In the next bed I saw a mother cradling a baby who looked limp. I found out that this is an 8-month old baby with a severely malformed heart – DORV with TGA and VSD/ASD (for my PICU folks). This is a condition that typically requires intensive monitoring and very VERY close observation. He would typically require the collective efforts of a cardiologist, cardiac surgeon, intensivist, and nurses adept at caring for children with congenital heart disease. Yet, he’s had no X-Rays.No lactate levels. And he wasn’t hooked up to a heart monitor. Dr. Ramos explained that all the available heart monitors are being used. It is a tough decision, but I can’t help but agree with the premise. Limited resources must be distributed where they can have the greatest impact. This child’s condition is very complicated.
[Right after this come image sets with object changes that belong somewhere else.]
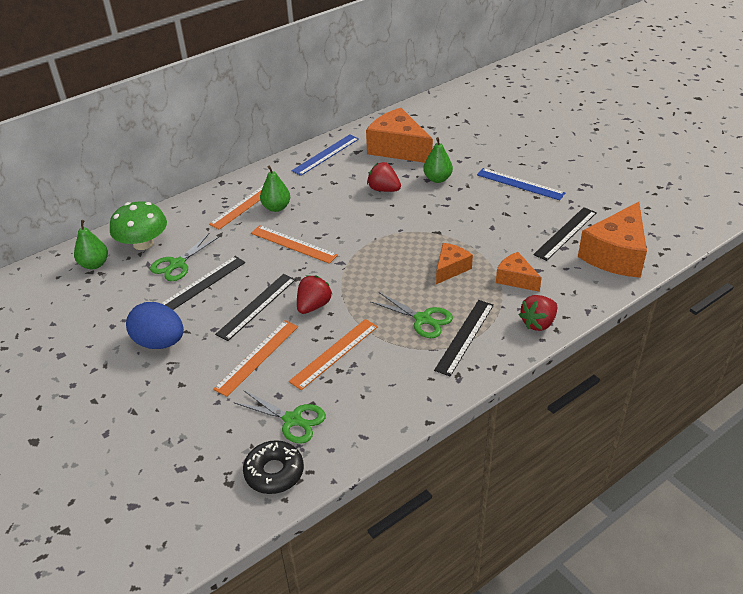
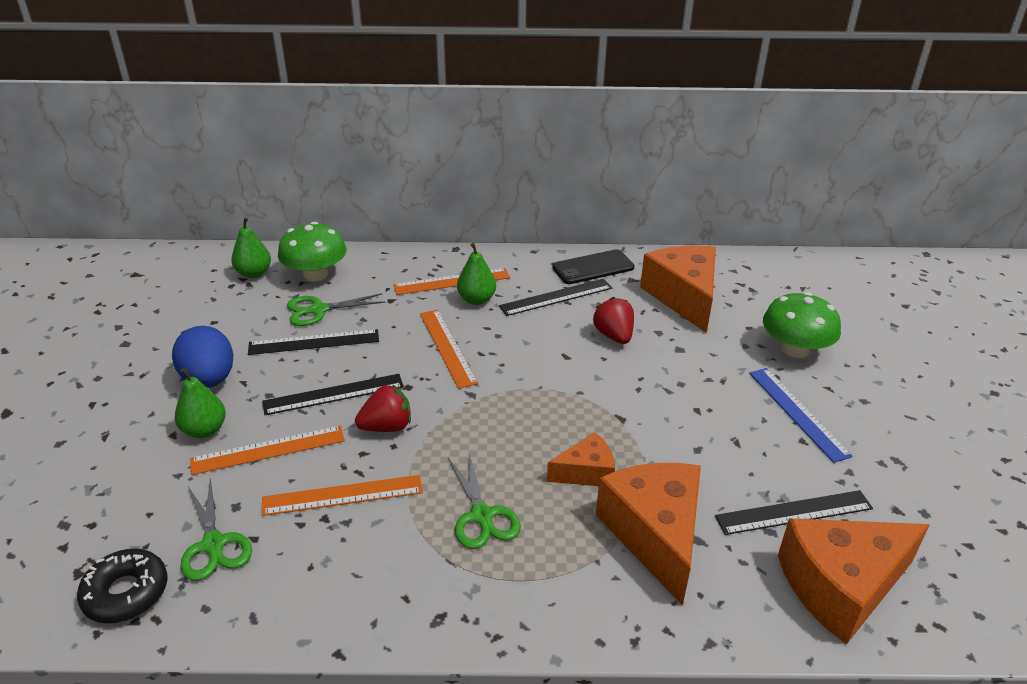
camera: 35 degrees right, 5 degrees down
(326, 154) = (593, 267): blue ruler -> black phone
(437, 179) = (692, 354): green pear -> green pear (204, 430)
(465, 336) = (505, 571): black ruler -> black ruler (556, 297)
(486, 151) = (795, 349): none -> green mushroom
(515, 279) = (655, 535): orange cheese -> orange cheese, size x1.86
(538, 323) = (619, 615): red strawberry -> none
He will likely require several cardiac surgeries or even a heart transplant. I spoke with the mother and she barely had enough money to get the first few echocardiograms. She said there is a traveling cardiac surgery team that will be in Jamaica in November. She hopes they will “fix his heart”. Dr. Ramos and I talked about how we can prepare him for surgery. We will try to get him to gain more weight. We will monitor his kidneys. We will monitor for heart failure. Dr. Ramos will try to get him transferred to the capital but he’s not sure if they will accept him.

Tomorrow is my last day. I will be going to Port Antonio. I’m looking forward to meeting Dr. Fazul again and seeing how he has been doing with our little kid with a severe burn.